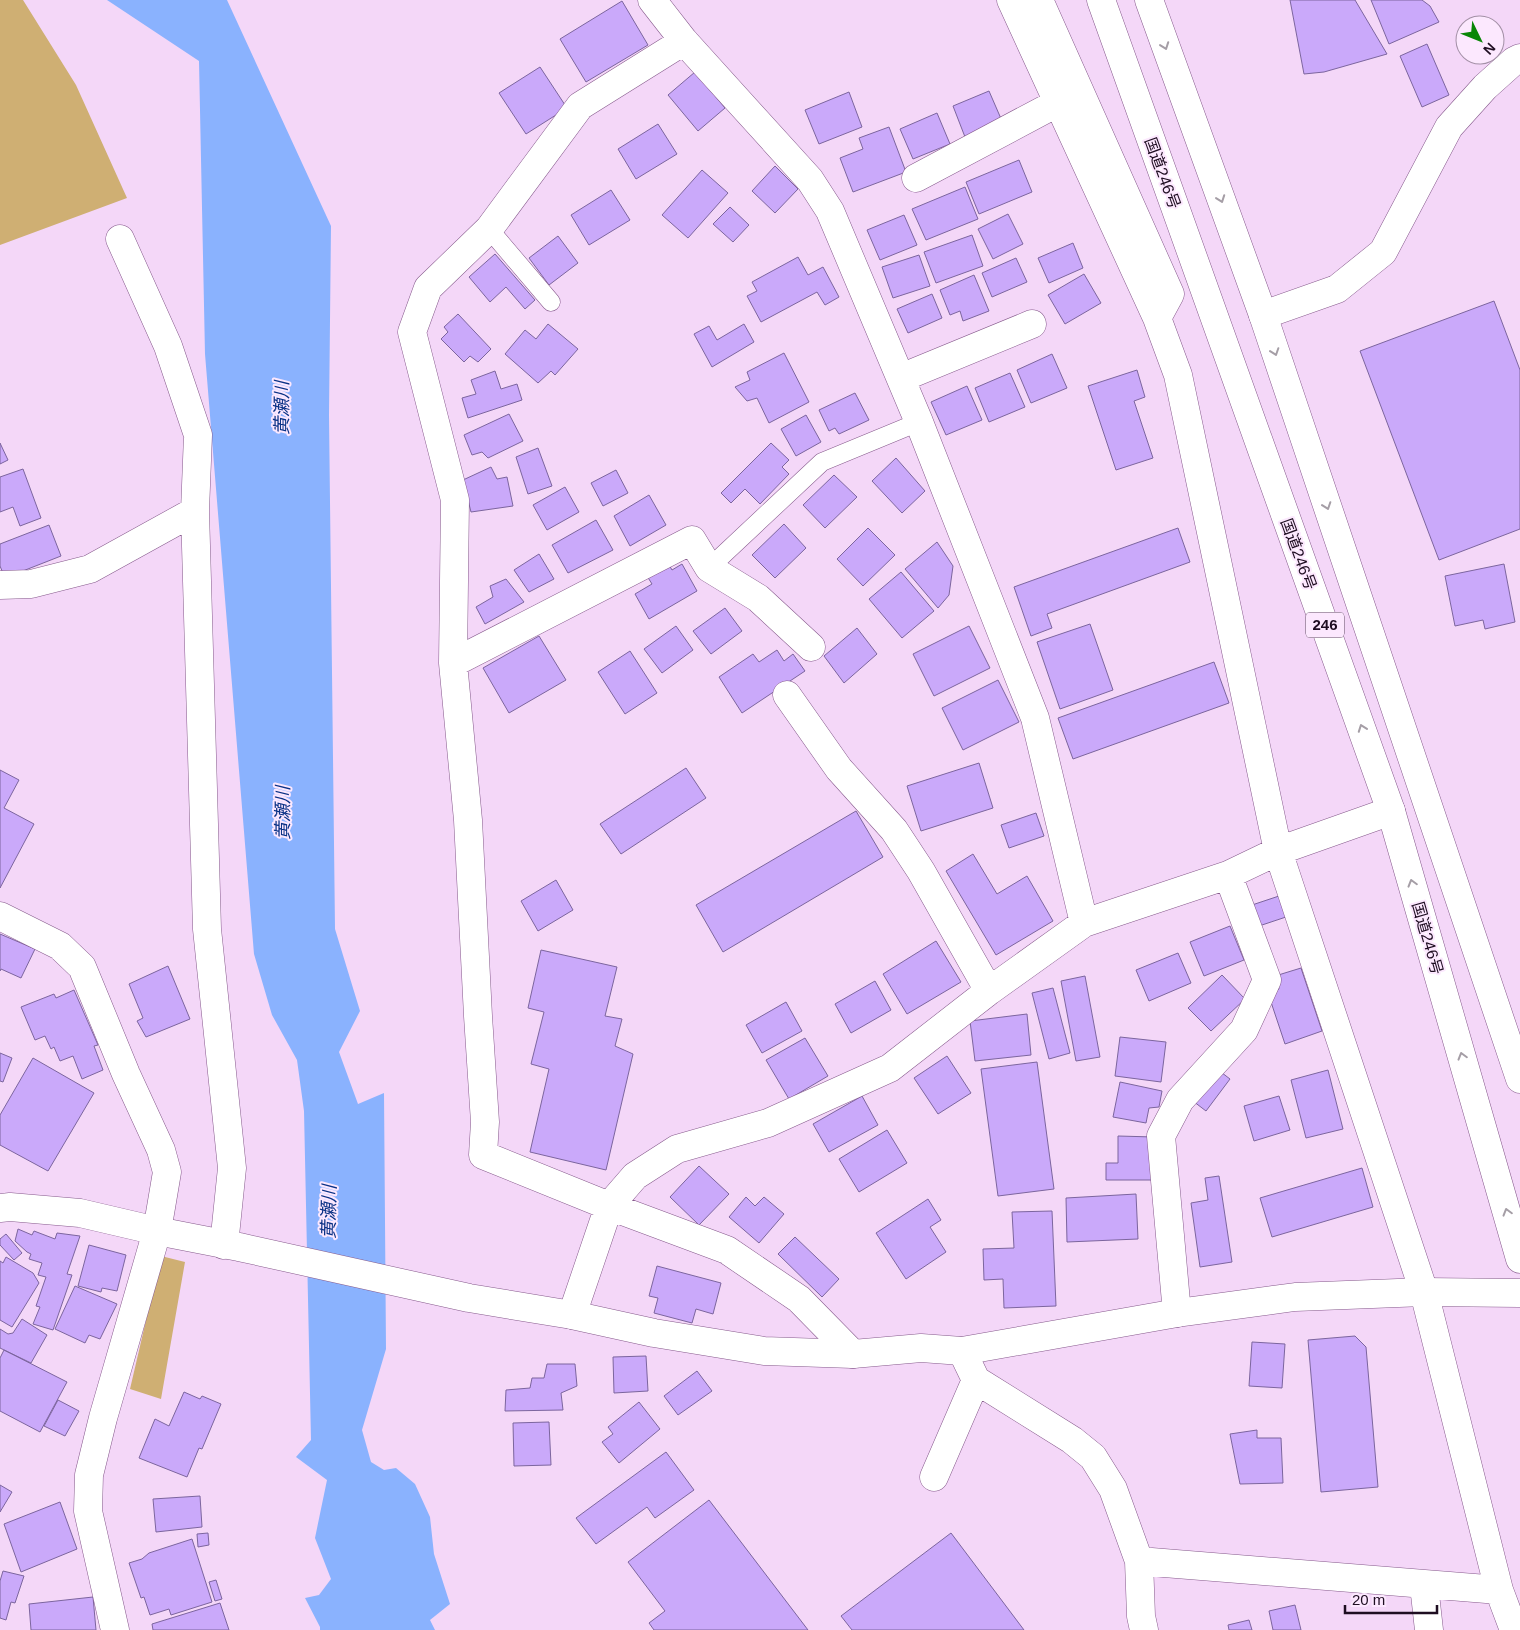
<svg xmlns="http://www.w3.org/2000/svg" width="1520" height="1630" font-family="Arial,'Noto Sans JP',sans-serif">
<rect width="100%" height="100%" fill="#f4d7f8"/>
<path fill="#cfaf73" d="M0,0H23L76,85L127,198L0,245Z
M161,1256L185,1262L161,1399L130,1389Z"/>
<path fill="#8ab2fe" d="M107,0H227L331,226L329,415L335,929L360,1011L339,1052L358,1104L384,1093L386,1349L362,1430L371,1462L384,1470L396,1468L415,1484L430,1517L434,1554L450,1604L430,1620L435,1630H320V1627L305,1598L319,1595L331,1579L315,1538L327,1480L296,1457L311,1440L304,1111L297,1060L272,1015L254,954L205,354L199,61Z"/>
<path fill="#caa9fa" stroke="#7c659e" d="M1290,0H1355L1387,54L1324,72L1304,74Z
M1371,0H1422L1430,6L1439,22L1389,44Z
M622,1L648,45L586,82L560,39Z
M1427,44L1449,95L1422,107L1400,56Z
M540,67L567,108L526,134L499,93Z
M695,72L725,108L698,131L668,95Z
M989,91L1002,121L965,137L953,106Z
M849,92L862,127L819,144L805,110Z
M937,113L950,144L913,159L900,129Z
M658,124L677,154L636,179L618,149Z
M889,127L906,172L853,192L840,158L863,149L859,138Z
M1019,160L1032,192L979,214L966,182Z
M775,166L798,189L775,213L752,191Z
M702,170L728,193L688,238L662,215Z
M965,187L978,219L926,240L912,209Z
M611,190L630,220L589,245L571,215Z
M730,207L749,225L733,242L713,224Z
M1008,214L1023,244L993,259L978,229Z
M904,215L917,245L880,260L867,230Z
M972,235L983,266L936,283L924,252Z
M558,236L578,263L549,285L529,258Z
M1073,243L1083,268L1049,283L1038,258Z
M495,254L535,300L525,309L506,287L490,302L469,277Z
M919,255L930,286L893,298L882,267Z
M798,257L808,275L823,267L839,297L825,305L817,292L761,322L747,296L757,291L752,282Z
M1016,258L1027,282L992,297L982,273Z
M1084,274L1101,303L1065,324L1048,295Z
M974,275L989,311L963,321L960,311L950,315L940,290Z
M932,294L942,318L908,333L897,309Z
M1494,301L1520,370V529L1439,560L1360,351Z
M458,314L491,349L478,362L470,356L464,362L441,339L448,332L444,327Z
M548,324L578,349L555,375L551,371L538,383L505,354L525,330L536,339Z
M744,324L754,342L712,367L694,334L709,326L717,340Z
M784,353L809,402L769,423L757,398L747,401L735,387L750,380L747,372Z
M1052,354L1067,388L1031,403L1017,370Z
M1137,370L1145,397L1134,401L1153,458L1116,470L1088,386Z
M495,371L501,389L517,384L522,400L468,418L462,398L476,394L471,380Z
M1010,373L1025,407L989,422L975,388Z
M967,386L982,420L946,435L931,402Z
M855,393L869,420L839,434L835,428L829,431L819,410Z
M509,414L523,441L488,458L482,452L472,455L464,435Z
M806,415L821,442L796,456L781,429Z
M0,443L8,460L0,464Z
M771,443L789,460L782,467L789,474L760,504L745,489L731,503L721,493Z
M538,448L552,486L528,494L516,457Z
M896,458L925,491L902,513L872,481Z
M491,467L497,479L507,477L513,506L471,512L463,480Z
M23,469L41,518L20,526L13,507L0,512V477Z
M616,470L628,493L603,506L591,483Z
M834,475L857,497L825,528L803,505Z
M565,487L579,512L547,530L533,505Z
M649,495L666,525L630,546L614,516Z
M596,520L613,550L568,573L552,545Z
M784,524L806,548L775,578L752,555Z
M49,525L61,556L5,578L0,566V544Z
M868,528L895,555L863,586L837,559Z
M1178,528L1190,562L1047,614L1052,628L1031,636L1014,587Z
M937,542L953,566L949,595L938,608L905,569Z
M539,554L554,579L529,592L514,570Z
M668,563L672,570L682,564L697,591L649,619L635,594L652,584L647,576Z
M1504,564L1515,622L1485,629L1483,620L1455,626L1445,576Z
M901,572L934,611L902,638L869,599Z
M506,579L524,602L485,624L476,607L493,597L490,586Z
M725,608L742,631L711,654L693,631Z
M1090,624L1113,690L1060,709L1037,642Z
M676,626L693,650L662,673L644,649Z
M969,626L990,668L934,696L913,654Z
M857,628L877,654L844,683L824,656Z
M539,636L566,680L509,713L483,668Z
M777,650L784,661L793,654L805,671L742,713L719,677L753,654L759,662Z
M630,651L657,693L625,714L598,672Z
M1214,662L1229,703L1073,759L1058,718Z
M998,680L1019,722L963,750L942,708Z
M979,763L993,808L921,831L907,786Z
M686,768L706,798L621,854L600,824Z
M0,770L19,780L4,808L34,824L0,888Z
M856,811L883,857L723,952L696,905Z
M1036,813L1044,836L1009,848L1001,825Z
M973,854L997,894L1027,876L1053,921L996,955L946,871Z
M556,880L573,910L538,931L521,901Z
M1279,896L1286,917L1259,926L1252,905Z
M1230,926L1244,960L1204,976L1190,942Z
M0,934L35,949L21,978L1,969L0,971Z
M936,941L961,982L907,1014L883,974Z
M541,950L617,967L605,1016L622,1019L615,1046L633,1054L606,1170L530,1152L549,1069L531,1064L544,1012L528,1008Z
M1178,953L1191,983L1149,1001L1136,970Z
M168,966L190,1019L146,1037L137,1021L143,1018L129,984Z
M1301,968L1322,1031L1285,1044L1268,993L1279,989L1275,976Z
M1222,975L1245,999L1211,1031L1188,1008Z
M1085,976L1100,1057L1076,1061L1061,981Z
M875,981L891,1010L851,1033L835,1004Z
M1053,988L1070,1053L1049,1059L1032,993Z
M74,990L98,1045L94,1046L103,1070L82,1079L73,1056L60,1061L54,1047L51,1049L45,1036L35,1040L21,1007L54,994L56,998Z
M786,1002L802,1031L762,1053L746,1025Z
M1027,1014L1031,1055L975,1061L970,1021Z
M1120,1037L1166,1042L1161,1082L1115,1076Z
M805,1038L828,1076L789,1099L766,1060Z
M0,1053L12,1058L3,1082L0,1081Z
M947,1056L971,1093L938,1114L914,1078Z
M33,1058L94,1093L48,1171L0,1145V1115Z
M1037,1062L1054,1189L998,1196L981,1069Z
M1213,1066L1230,1079L1206,1111L1189,1098Z
M1328,1070L1343,1129L1306,1138L1291,1080Z
M1120,1082L1162,1091L1159,1107L1149,1108L1146,1123L1113,1117Z
M862,1096L878,1125L829,1152L813,1124Z
M1279,1096L1290,1130L1254,1141L1244,1106Z
M887,1130L907,1163L859,1192L839,1159Z
M1118,1136L1154,1137L1153,1180H1106V1163H1118Z
M699,1166L729,1194L699,1225L670,1197Z
M1362,1168L1373,1207L1272,1237L1260,1198Z
M1219,1176L1232,1262L1200,1267L1191,1203L1208,1200L1205,1178Z
M1136,1194L1138,1239L1067,1242L1066,1198Z
M746,1197L755,1206L764,1197L784,1214L759,1243L729,1217Z
M928,1199L941,1220L930,1227L946,1252L906,1279L876,1233Z
M1052,1211L1056,1306L1004,1308L1003,1279L984,1280L983,1249L1014,1248L1012,1212Z
M18,1229L32,1235L34,1231L55,1239L57,1233L80,1236L67,1274L72,1275L53,1330L33,1324L40,1307L36,1306L46,1277L38,1275L42,1263L29,1259L31,1254L27,1252L15,1241Z
M6,1234L22,1253L14,1260L0,1245V1239Z
M795,1237L839,1279L822,1297L778,1254Z
M89,1245L126,1255L117,1291L102,1288L101,1292L78,1286Z
M6,1257L33,1273L39,1283L12,1327L0,1320V1261L3,1263Z
M657,1266L721,1283L713,1314L696,1309L692,1323L654,1313L658,1298L649,1296Z
M75,1286L117,1304L100,1339L89,1335L85,1343L55,1329Z
M22,1319L47,1335L31,1363L0,1348V1329L8,1334L13,1333Z
M1355,1336L1366,1347L1378,1487L1321,1492L1308,1340Z
M1252,1342L1285,1344L1282,1388L1249,1386Z
M4,1350L67,1382L40,1432L0,1411V1358Z
M646,1356L648,1391L614,1393L613,1357Z
M547,1364H575L577,1386L561,1393L563,1410L505,1411L506,1390L530,1388L532,1378H544Z
M697,1371L712,1391L678,1415L664,1396Z
M184,1392L200,1399L202,1396L221,1404L202,1449L199,1448L187,1477L139,1458L155,1419L169,1426Z
M58,1400L79,1411L65,1436L44,1426Z
M639,1402L660,1429L619,1463L602,1442L613,1434L608,1427Z
M549,1422L551,1465L514,1466L513,1423Z
M1257,1430V1438H1281L1283,1483L1240,1484L1230,1434Z
M666,1452L694,1490L655,1518L647,1507L596,1544L576,1518Z
M0,1485L12,1492L0,1512Z
M200,1496L202,1527L156,1532L153,1499Z
M709,1500L808,1630H654L649,1623L665,1611L628,1562Z
M60,1502L77,1549L21,1572L4,1524Z
M208,1533L209,1545L198,1547L197,1534Z
M951,1533L1024,1630H852L841,1616Z
M192,1539L212,1602L171,1615L169,1609L150,1615L144,1597L141,1598L129,1563L142,1559L149,1553Z
M3,1571L24,1576L15,1603L11,1602L6,1620L0,1618V1581Z
M216,1580L222,1599L215,1601L209,1582Z
M93,1597L96,1630H31L29,1604Z
M220,1603L229,1630H153L152,1624Z
M1295,1605L1301,1630H1273L1269,1611Z
M1249,1620L1252,1630H1229L1228,1625Z"/>
<g fill="none" stroke-linecap="round" stroke-linejoin="round">
<g stroke="#865a8c" stroke-width="19">
<path id="lane" d="M489,229L551,302
M709,568L822,462L919,422"/>
</g>
<g stroke="#865a8c" stroke-width="29">
<path id="street" d="M652,0L684,41L810,180L830,211L919,422L1035,718L1084,923
M1011,0L1157,318L1178,375L1278,851L1424,1292L1499,1590L1514,1630
M1039,0L1170,294L1157,318
M684,41L580,106L489,229L428,288L412,332L455,500L453,663L468,820L478,1016L485,1122L483,1155L609,1206L727,1250L799,1299L853,1354
M916,178L1059,102
M120,239L168,346L198,435L195,511L207,929L232,1168L224,1245
M1263,315L1337,289L1383,252L1449,127L1485,87L1514,61L1520,58
M901,378L1032,324
M0,585L31,584L90,569L195,511
M453,663L692,540L709,568L758,598L811,647
M787,695L839,769L894,830L921,871L989,991
M0,916L60,946L82,967L126,1074L161,1150L167,1172L157,1231L103,1418L89,1475L88,1511L115,1630
M1177,1313L1161,1136L1180,1100L1244,1030L1267,980L1228,875
M572,1315L609,1206L635,1176L677,1149L768,1123L890,1068L989,991L1084,923L1228,875L1278,851L1391,811
M962,1351L976,1380L1072,1440L1093,1457L1113,1489L1139,1561L1141,1616L1144,1630
M934,1477L976,1380
M1139,1561L1499,1590
M1424,1585L1429,1630"/>
</g>
<g stroke="#865a8c" stroke-width="29">
<path id="secondary" d="M0,1208L10,1207L80,1213L157,1231L239,1247L469,1298L572,1315L654,1333L764,1351L853,1354L921,1348L962,1351L1177,1313L1295,1297L1424,1292L1520,1293"/>
</g>
<g stroke="#865a8c" stroke-width="29">
<path id="highway" d="M1101,0L1391,811L1520,1259
M1149,0L1263,315L1520,1079"/>
</g>
<use href="#lane" stroke="#fff" stroke-width="18"/>
<use href="#street" stroke="#fff" stroke-width="28"/>
<use href="#secondary" stroke="#fff" stroke-width="28"/>
<use href="#highway" stroke="#fff" stroke-width="28"/>
</g>
<defs><path id="oneway-chevron" d="M-2-3.5L2.5 0L-2 3.5" fill="none" stroke-width="1.6" stroke-linecap="round" stroke-linejoin="round" transform="scale(1.25)"/></defs>
<g stroke="#a59ea6">
<use href="#oneway-chevron" transform="translate(1165 46) rotate(70)"/>
<use href="#oneway-chevron" transform="translate(1221 199) rotate(70)"/>
<use href="#oneway-chevron" transform="translate(1275 352) rotate(71)"/>
<use href="#oneway-chevron" transform="translate(1327 506) rotate(71)"/>
<use href="#oneway-chevron" transform="translate(1362 728) rotate(-110)"/>
<use href="#oneway-chevron" transform="translate(1412 883) rotate(-106)"/>
<use href="#oneway-chevron" transform="translate(1462 1056) rotate(-106)"/>
<use href="#oneway-chevron" transform="translate(1507 1212) rotate(-106)"/>
</g>
<g text-anchor="middle" stroke-width="4" stroke-linejoin="round" paint-order="stroke">
<rect fill="#fce8fe" stroke="#614f63" stroke-width="1" x="1306" y="612.5" width="38" height="25" rx="4"/>
<g font-size="15" font-weight="bold" fill="#1e0d21">
<text x="1325" y="630">246</text>
</g>
<g font-size="16" fill="#1e0d21" stroke="#fce8fe">
<text transform="translate(1163 173) rotate(70)" y="6">国道246号</text>
<text transform="translate(1299 554) rotate(70)" y="6">国道246号</text>
<text transform="translate(1428 938) rotate(74)" y="6">国道246号</text>
</g>
<g font-size="18" font-style="italic" fill="#093185" stroke="#fce8fe">
<text transform="translate(282 408) rotate(-90)" y="6">黄瀬川</text>
<text transform="translate(283 813) rotate(-90)" y="6">黄瀬川</text>
<text transform="translate(329 1212) rotate(-89)" y="6">黄瀬川</text>
</g>
</g>
<g transform="translate(1480 40) rotate(133)"><circle r="24" fill="#fce8fe" stroke="#a390a6"/>
<path d="M0-4L9 19L0 12L-9 19Z" fill="#098607"/>
<text y="-8" font-size="14" font-weight="bold" text-anchor="middle" fill="#1e0d21">N</text>
</g>
<path d="M1345 1605v8h92v-8" fill="none" stroke="#1e0d21" stroke-width="2.5"/>
<text x="1352" y="1605" font-size="15" fill="#1e0d21" stroke="#fce8fe" stroke-width="4" paint-order="stroke">20 m</text>
</svg>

----

**EXERCISE REQUIREMENTS**
Using the listing above, copy exactly the line that contains "M538,448L552,486L528,494L516,457Z", the line that contains "M649,495L666,525L630,546L614,516Z", and each line that falls between them.

**ANSWER TO THIS EXERCISE**
M538,448L552,486L528,494L516,457Z
M896,458L925,491L902,513L872,481Z
M491,467L497,479L507,477L513,506L471,512L463,480Z
M23,469L41,518L20,526L13,507L0,512V477Z
M616,470L628,493L603,506L591,483Z
M834,475L857,497L825,528L803,505Z
M565,487L579,512L547,530L533,505Z
M649,495L666,525L630,546L614,516Z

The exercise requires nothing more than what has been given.